Automated captions are not available on YouTube Kids, the version of the service aimed at children. But many families use the standard version of YouTube, where they can be seen. Pew Research Center reported in 2020 that 80 percent of parents to children 11 or younger said their child watched YouTube content; more than 50 percent of children did so daily.
KhudaBukhsh hopes the study will draw attention to a phenomenon that he says has gotten little notice from tech companies and researchers and that he dubs “inappropriate content hallucination”—when algorithms add unsuitable material not present in the original content. Think of it as the flip side to the common observation that autocomplete on smartphones often filters adult language to a ducking annoying degree.
YouTube spokesperson Jessica Gibby says children under 13 are recommended to use YouTube Kids, where automated captions cannot be seen. On the standard version of YouTube, she says the feature improves accessibility. “We are continually working to improve automatic captions and reduce errors,” she says. Alafair Hall, a spokesperson for Pocket.watch, a children’s entertainment studio that publishes Ryan’s World content, says in a statement the company is “in close and immediate contact with our platform partners such as YouTube who work to update any incorrect video captions.” The operator of the Rob the Robot channel could not be reached for comment.
Inappropriate hallucinations are not unique to YouTube or video captions. One WIRED reporter found that a transcript of a phone call processed by startup Trint rendered Negar, a woman’s name of Persian origin, as a variant of the N-word, even though it sounds distinctly different to the human ear. Trint CEO Jeffrey Kofman says the service has a profanity filter that automatically redacts “a very small list of words.” The particular spelling that appeared in WIRED’s transcript was not on that list, Kofman said, but it will be added.
“The benefits of speech-to-text are undeniable, but there are blind spots in these systems that can require checks and balances,” KhudaBukhsh says.
Those blind spots can seem surprising to humans who make sense of speech in part by understanding the broader context and meaning of a person’s words. Algorithms have improved their ability to process language but still lack a capacity for fuller understanding—something that has caused problems for other companies relying on machines to process text. One startup had to revamp its adventure game after it was found to sometimes describe sexual scenarios involving minors.
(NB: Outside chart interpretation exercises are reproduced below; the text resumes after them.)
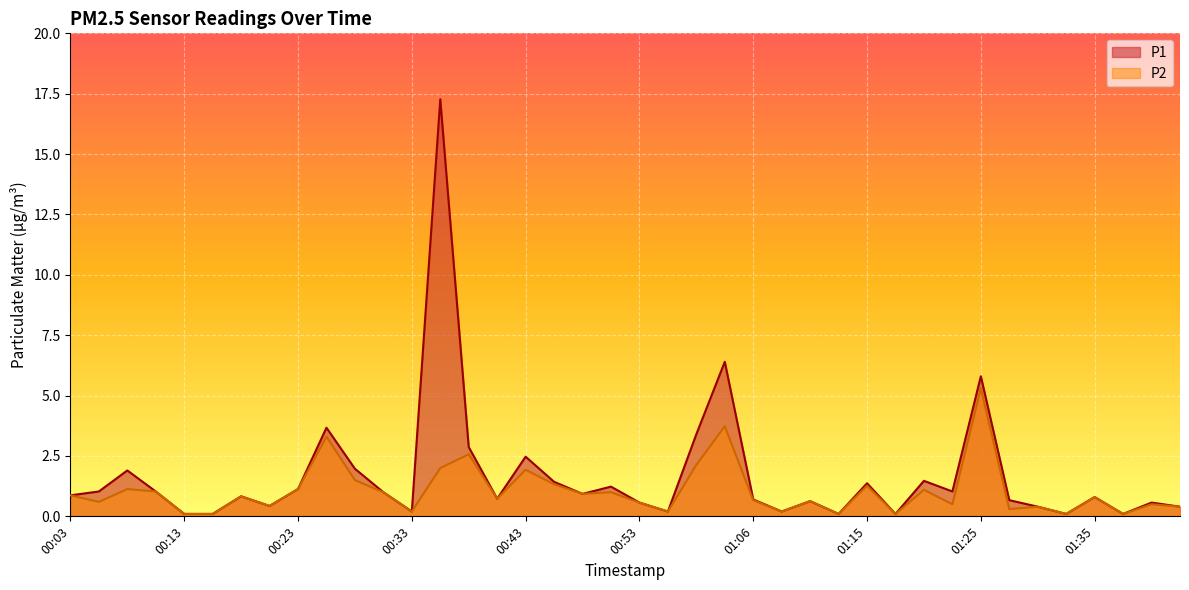

What is the approximate value of P1 at 00:31?

1.0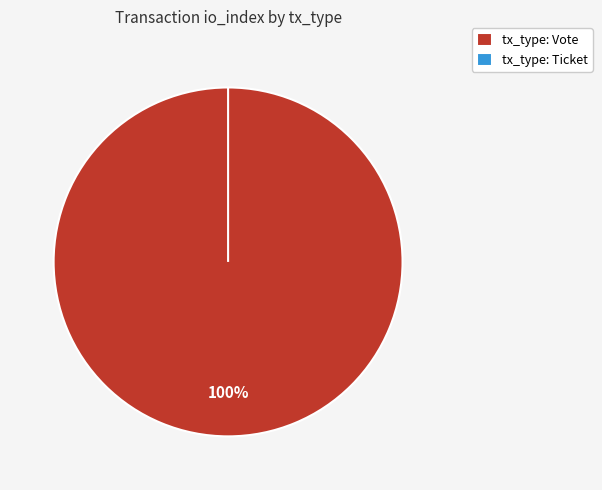

To the nearest percent, what is the difference between the largest and smallest slice percentages?

100%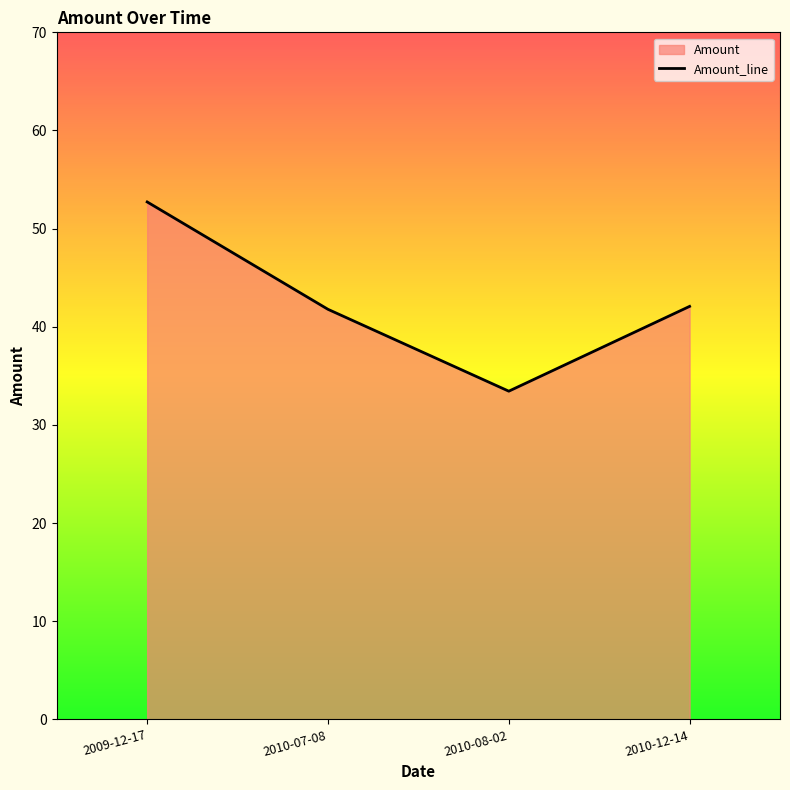

At which label does the data first exceed 42?

2009-12-17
Machine learning algorithms “learn” a task by processing large amounts of training data—in this case audio files and matching transcripts. KhudaBukhsh says that YouTube’s system likely inserts profanities sometimes because its training data included primarily speech by adults, and less from children. When the researchers manually checked examples of inappropriate words in captions, they often appeared with speech by children or people who appeared not to be native English speakers. Previous studies have found that transcription services from Google and other major tech companies make more errors for non-white speakers and fewer errors for standard American English, compared with regional US dialects.
Rachael Tatman, a linguist who coauthored one of those earlier studies, says a simple blocklist of words not to use on kids’ YouTube videos would address many of the worst examples found in the new research. “That there’s apparently not one is an engineering oversight,” she says.